Many speakers also addressed the ongoing Israeli occupation of Palestine, emphasizing that feminism must also stand against colonial violence.
“We deserve a world without colonization, domination, exploitation, violence, and more,” Raquel Willis, a writer, activist and co-founder of the Gender Liberation March, said. “We are fighting for all of our fam here, our Palestinian fam, our Lebanese fam, our Congolese fam, our Sudanese fam, our Haitian fam, our Puerto Rican fam. We are fighting for a world that invests in living, not dying.”
Some demonstrators carried signs in support of Palestinian liberation. One group wore pink as part of “CODEPINK,” a Pro-Palestine organization that also advocates against war and militarism. They carried a banner reading, “Genocide isn’t feminist.”
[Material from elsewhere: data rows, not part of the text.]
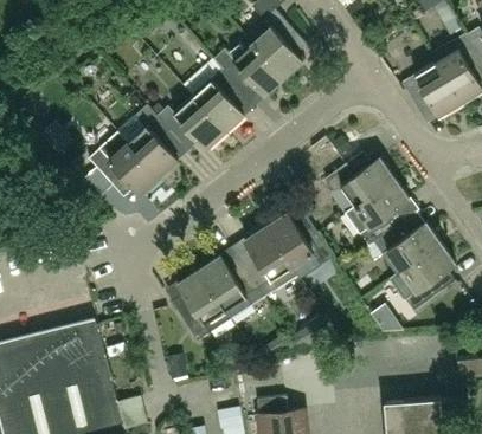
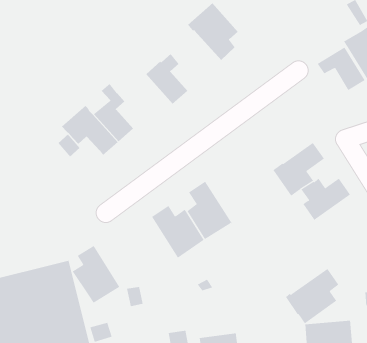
building: [212,43,282,96] -> none
building: [155,96,223,149] -> none
building: [327,157,394,205] -> none
building: [263,212,330,279] -> none
building: [388,242,455,311] -> [285,268,339,324]
building: [169,270,229,341] -> [72,245,120,303]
After the speeches, demonstrators began to march from Freedom Plaza down Pennsylvania Avenue toward the Washington Monument, before ending the rally at the Ellipse, where Harris gave a campaign speech earlier that week. Overlooking the White House, organizers and demonstrators chanted and posed for photos. The rally at the Ellipse also featured a performance from Bátala Washington D.C., an all-female Afro-Brazilian percussion band.
Jess Herzog and her friends drove from Spartanburg, South Carolina to attend the demonstration. For Herzog, it wasn’t just her first time at the Women’s March—it was also her first protest.
“It just feels like there’s too much at stake not to make an effort,” Herzog told the Voice. “Being where we’re from, you don’t always get to be around like-minded people, and this feels like a really safe space to express my opinions and perspectives and know that I’m not going to get trampled for them.”
While the march was her first protest, Herzog also emphasized that protests aren’t the only way to create change, and she encouraged people to get involved on the local level.
“There are so many different ways to get involved,” Herzog said. “You can get involved with your local politicians, that’s so important, particularly in the South, but everywhere, really. Putting stamps on mailers, and handling stuff on social media—it doesn’t have to be loud and proud, but there are ways to still get involved that feel small but make a big impact.”
Many speakers said that seeing such a crowd turn out for the march made them feel optimistic and inspired.
“Sometimes when I think about being in a country where a despotic, rapist, narcissist has a chance at the presidency—not once, but twice—fear and despair try to creep in. But then I get to see all of you, and I remember what hope feels like,” Tamika Middleton, Managing Director of the Women’s March, said. “It is because of you that I know that a feminist future is possible.”